[Joint position lists]

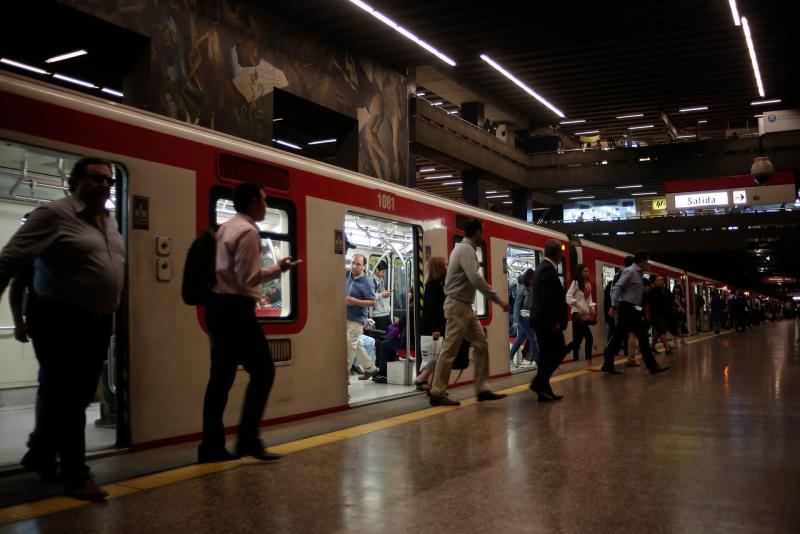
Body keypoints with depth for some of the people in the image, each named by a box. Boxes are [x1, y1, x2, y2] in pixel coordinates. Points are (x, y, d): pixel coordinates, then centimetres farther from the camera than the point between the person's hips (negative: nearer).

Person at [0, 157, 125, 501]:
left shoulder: (109, 220, 11)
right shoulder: (54, 214, -13)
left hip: (97, 322, 8)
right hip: (60, 320, -8)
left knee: (81, 396, 15)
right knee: (66, 397, 0)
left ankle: (41, 453, 36)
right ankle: (75, 475, 11)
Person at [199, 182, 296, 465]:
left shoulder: (226, 228, 17)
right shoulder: (248, 231, -12)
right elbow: (248, 278, -17)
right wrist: (277, 269, -6)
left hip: (217, 306, 10)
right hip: (235, 308, -10)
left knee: (221, 376, 10)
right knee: (263, 371, -3)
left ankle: (211, 446, 12)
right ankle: (248, 440, -2)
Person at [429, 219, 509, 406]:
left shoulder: (463, 248, 16)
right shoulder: (466, 250, -16)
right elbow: (476, 279, -28)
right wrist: (499, 301, -25)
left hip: (465, 307, 10)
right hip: (458, 306, -10)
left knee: (481, 345, 8)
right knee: (450, 350, -5)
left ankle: (482, 389, 10)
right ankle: (437, 393, 1)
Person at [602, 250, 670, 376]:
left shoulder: (637, 273, 18)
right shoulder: (630, 271, -10)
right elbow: (617, 288, -18)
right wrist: (614, 306, -23)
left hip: (631, 309, 10)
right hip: (628, 308, -10)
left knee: (618, 337, 8)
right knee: (642, 336, -7)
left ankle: (608, 365, 9)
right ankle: (652, 367, -3)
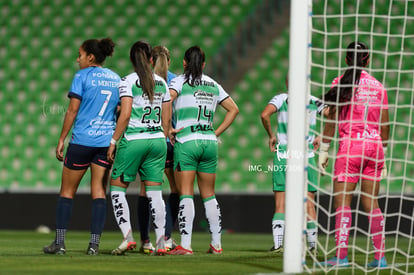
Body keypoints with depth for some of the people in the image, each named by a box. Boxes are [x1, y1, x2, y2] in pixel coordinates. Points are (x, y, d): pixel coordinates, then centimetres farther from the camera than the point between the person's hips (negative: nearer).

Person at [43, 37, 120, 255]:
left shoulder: (82, 76, -5)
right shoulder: (115, 78, 12)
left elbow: (72, 110, -8)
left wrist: (61, 139, -4)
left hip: (82, 140, -4)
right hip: (107, 141, 4)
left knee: (67, 191, 5)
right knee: (99, 191, 5)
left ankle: (59, 242, 2)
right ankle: (94, 243, -3)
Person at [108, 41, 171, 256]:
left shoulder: (128, 81, -7)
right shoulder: (161, 82, 9)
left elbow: (125, 114, -14)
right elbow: (167, 119, 10)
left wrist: (113, 141, -9)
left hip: (133, 141, -5)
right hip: (157, 141, 5)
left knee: (117, 189, 6)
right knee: (154, 192, 7)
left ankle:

■ The task
Identify every line in the records containing the string "ankle", and copy each of those lines.

■ Output of the exercise
left ankle: (41, 453, 36)
right ankle: (75, 475, 11)
left ankle: (211, 446, 12)
right ankle: (248, 440, -2)
left ankle: (482, 389, 10)
right ankle: (437, 393, 1)
left ankle: (608, 365, 9)
right ankle: (652, 367, -3)
left ankle: (59, 242, 2)
right ankle: (94, 243, -3)
left ankle:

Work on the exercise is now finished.